Now, having said that, for the rest of the year, we've projected some inflation into our budget numbers. On just the pressure pumping business. So we've actually budgeted CAD5 million well costs. As we've shown in some of our IR materials. But were seeing cost today, realized cost of CAD4.5 million.
We have not seen that inflation kicked in yet. We should probably see some in the Eagle Ford only later this year. If that helps Jason.
- Analyst
That is very good color thank you very much.
Operator
Thomas Matthews, AltaCorp Capital.
- Analyst
I just had a question on Canadian op costs. I know you shut in a lot of high op cost at Lloydminster production. And then [just] recently brought it back on. And I know there is a bit of an integration period with integrating some of the new Murphy Oil assets.
But I'm just wondering, how much of the increase in op cost carries forward into 2017? Or what kind of normalized Canadian op cost are you guys projecting?
- President
That is a good question Thomas. Our big priority in Canada is to integrate the Peace River acquisition that we just did. So I think as we published in most of the markets, we acquired a CAD30 a barrel asset.
And we run our production operations at an CAD8 a barrel OpEx plus CAD4 transportation so all in, it is CAD30 versus CAD12. We have no intention of continuing a CAD30 a barrel operation.
So we've already taken steps to reduce. That is skewing our numbers to answer your question. But that's what we've projected publicly.
Though our internal plans are to dramatically reduce the dollar per barrel on those acquired [lands]. So, you will see things like us loading up the production through the 433 facility. We have an inventory of 30 to 40 wells that we're basically replacing rod pumps and going in and fixing completions.
And we're already about 20 some wells into that program. So we are loading up the facility there, number one. Number two, is we're [looking at] everything out there a centralized labor model, the infrastructure model, chemicals, polymer flood.
There are lots of things that our Chief Operating Officer and his team are looking at to drive that cost down. So you will see that come down. And you will see us drive the operation model more towards the way we operate.
So I can't give you a number right now, other than what's already in the guidance. Or already out there publicly. But we will beat those numbers.
- Analyst
Great. And then just on the one well. I know on the Peace River the 600 barrel per day well. Was that a result of drilling into some virgin reservoir? Or was that changing [a]completion techniques or the way you're drilling it? Or the number of laterals?
Just if you could shed some light on that one well that would be great.
- President
Is very similar to what we did in the past. It is 13 laterals. It's completed much in the same way.
I would say, we have had two years to rebuild the inventory here. And part of it is the negative on the technical revisions that we had earlier in the call. A lot of it is positive in terms of seeing the best locations even better.

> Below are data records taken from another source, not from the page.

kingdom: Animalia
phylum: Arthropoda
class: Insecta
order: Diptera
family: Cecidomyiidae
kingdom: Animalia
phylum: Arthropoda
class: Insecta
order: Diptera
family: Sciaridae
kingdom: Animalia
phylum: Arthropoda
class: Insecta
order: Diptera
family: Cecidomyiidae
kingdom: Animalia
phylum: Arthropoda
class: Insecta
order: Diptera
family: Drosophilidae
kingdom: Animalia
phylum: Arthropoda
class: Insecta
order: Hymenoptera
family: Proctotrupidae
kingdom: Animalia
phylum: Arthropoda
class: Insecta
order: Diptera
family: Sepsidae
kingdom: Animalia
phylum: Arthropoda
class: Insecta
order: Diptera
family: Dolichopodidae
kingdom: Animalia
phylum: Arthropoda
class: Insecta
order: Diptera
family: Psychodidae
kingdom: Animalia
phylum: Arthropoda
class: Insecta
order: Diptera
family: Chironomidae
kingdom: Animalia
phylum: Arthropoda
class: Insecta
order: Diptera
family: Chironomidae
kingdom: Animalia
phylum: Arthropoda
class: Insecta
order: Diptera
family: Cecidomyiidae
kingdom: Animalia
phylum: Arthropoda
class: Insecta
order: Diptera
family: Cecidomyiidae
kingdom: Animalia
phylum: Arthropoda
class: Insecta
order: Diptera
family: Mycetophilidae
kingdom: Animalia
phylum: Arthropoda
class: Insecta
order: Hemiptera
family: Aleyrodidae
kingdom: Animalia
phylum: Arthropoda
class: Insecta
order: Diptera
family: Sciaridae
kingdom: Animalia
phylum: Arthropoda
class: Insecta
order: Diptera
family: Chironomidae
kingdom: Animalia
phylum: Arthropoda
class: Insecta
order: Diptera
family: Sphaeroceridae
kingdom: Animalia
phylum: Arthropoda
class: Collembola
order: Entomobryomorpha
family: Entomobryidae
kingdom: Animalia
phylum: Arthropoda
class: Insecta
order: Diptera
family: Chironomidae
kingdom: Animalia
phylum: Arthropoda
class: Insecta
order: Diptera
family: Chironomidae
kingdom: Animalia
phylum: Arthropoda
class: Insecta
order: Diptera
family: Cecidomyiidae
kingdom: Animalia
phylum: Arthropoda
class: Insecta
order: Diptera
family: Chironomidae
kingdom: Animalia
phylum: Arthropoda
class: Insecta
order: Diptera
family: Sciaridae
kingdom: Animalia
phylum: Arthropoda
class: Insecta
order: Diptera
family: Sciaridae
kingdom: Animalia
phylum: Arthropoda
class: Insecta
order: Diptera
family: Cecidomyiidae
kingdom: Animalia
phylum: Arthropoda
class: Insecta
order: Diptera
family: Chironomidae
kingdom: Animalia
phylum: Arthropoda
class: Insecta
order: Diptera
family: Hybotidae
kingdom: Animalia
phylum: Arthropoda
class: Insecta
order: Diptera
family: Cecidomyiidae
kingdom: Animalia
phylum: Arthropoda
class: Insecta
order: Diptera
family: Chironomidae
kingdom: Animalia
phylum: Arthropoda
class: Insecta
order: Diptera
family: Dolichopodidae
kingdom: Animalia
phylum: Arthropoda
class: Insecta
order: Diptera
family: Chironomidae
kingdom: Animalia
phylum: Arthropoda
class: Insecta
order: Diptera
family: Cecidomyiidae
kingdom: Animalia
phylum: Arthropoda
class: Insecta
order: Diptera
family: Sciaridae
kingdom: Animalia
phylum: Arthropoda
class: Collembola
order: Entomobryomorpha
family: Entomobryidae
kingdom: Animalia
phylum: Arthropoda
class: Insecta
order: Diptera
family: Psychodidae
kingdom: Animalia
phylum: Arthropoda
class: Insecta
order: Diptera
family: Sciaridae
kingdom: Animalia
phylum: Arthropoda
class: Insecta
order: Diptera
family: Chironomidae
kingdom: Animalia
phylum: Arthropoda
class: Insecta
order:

So we've mapped out a program in 2016 that is very attractive. It's going to move around. We're already on our third well. Although we've only brought back in production this one well.
It is 20,000 centipoise it is not the best viscosity we have seen. It is a Darcy permeability rock. It's good rock across that whole 13 laterals.
Our geosteering is probably the best I have seen in my 30 year career in terms of the way Baytex geosteers its wells. So, we have high confidence in the additional locations coming in. But this is a top decile well.
And we are still sticking to our guidance or numbers of 300 to 350 barrels per day. Would be for an IP 30, that would be a standard type curve. But this is a fantastic well and will probably show up on the Alberta best well report sometime so keep your eyes tuned.
- Analyst
Perfect that's it for me thanks.
Operator
There are no further questions at this time I will turn the call back over to turn to Mr. Ector.
- SVP, Capital Markets and Public Affairs
That's great. Thank you Denise. Thanks everyone for participating in our year-end conference call. Have a great day.
Operator
This concludes today's conference call. You may now disconnect.